### QUOTED PASSAGE:
- - - -
There are many example of OEM transfer to OBM. However, they are mostly not directly transfer to OBM from OEM. They would first transfer to be ODM (original design manufacturer), which will responsible to production and also design of product. ODM will sell their product to retailers and wholesalers, but not directly sell
to individual. From ODM to OBM, OBM need to develop their brand name and take care of the whole supply chain process.
Global
Sourcing Network refer to a sourcing network from global market across
countries boundaries. The objective of global souring is to lower cost by fully
uselize different countries' resource and environment.
Real Example : Manufacturing Airbus A380
A380
is the largest jet airplane in the world. The manufacturing process is very
complicated and involve many countries.
The Sourcing network of A380
Major structural sections of the A380 are built in France, Germany, Spain, and the United Kingdom. For example, The wings are built in UK, vertical tail are made in Germany, the head is made in France, the horizontal tail are made is Spain. The final assemble is located at Toulouse, in France. As shown at the figure above, most of the parts are transported by ship and train. The main reason for the company to separate the manufacturing process into different countries and location is, there are better technologies to produce that part and the resource are cheaper.
VMI is a supply chain
management method in which sales information will be send to supplier by
stores, and then the supplier will manage the reorder process. With VMi, a
company reduce inventory level and therefore reduce the cost. Moreover, it can
centralize forecasting, which enable a company to forecast the demand more
accurately.
Benefits to Manufacturers
•Lower inventory investments (raw and finished)
•Better scheduling and planning
•Better market information
•Closer customer ties and preferred status
Benefits to Retailers
•Fewer stock-out with higher inventory turnover
•Better market information
•More optimal product mix
•Less inventory in channels (transfer costs)
•Lower administrative replenishment costs
Implementation Challenge
Although VMI can
improve the inventory turnover, the implementation of VMI is not always
success. VMI require the sales force to share information with supplier and
also give out the control of reorder. Also, the low level of inventory may
lessen the ability to due with a demand strike.
Made-to-measure
system means products will be made according to different a person which is
most fit to the customer. In another word, that means to make a produce before
asking the customer opinions. For garment industry, the tailor will first
measure the size of their customers, and then they will make the clothes which
exactly fit the customer’s size. This kind of measuring method can make the
clothes which are very suit for their customer, not like the clothes which produce
for massive amount. The customer can choose what fabric they want, they can
choose the color and so on. So the customer can have the clothes that fit to
them and also they can use their favorite fabric, buttons, and so on.
- - - -
Saved data entries
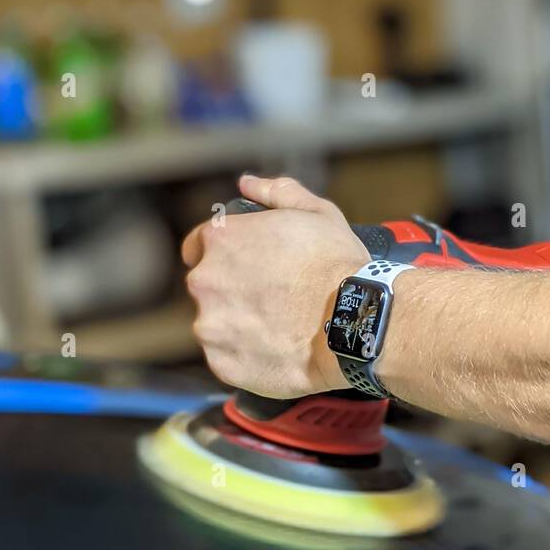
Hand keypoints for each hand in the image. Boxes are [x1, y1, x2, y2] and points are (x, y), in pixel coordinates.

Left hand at [182, 173, 368, 397]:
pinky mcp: (222, 364)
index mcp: (220, 239)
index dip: (221, 256)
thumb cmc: (337, 267)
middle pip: (207, 288)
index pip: (196, 246)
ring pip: (215, 326)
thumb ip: (276, 192)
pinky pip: (226, 359)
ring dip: (237, 326)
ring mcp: (212, 327)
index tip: (242, 268)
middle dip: (232, 292)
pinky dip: (245, 357)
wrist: (353, 324)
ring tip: (276, 329)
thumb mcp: (316, 212)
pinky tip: (275, 349)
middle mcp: (205, 282)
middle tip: (271, 301)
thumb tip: (248, 184)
- - - -
Where does the supply chain text say the final assembly of the A380 takes place?

### ANSWER FOR THE TASK:
At Toulouse, in France.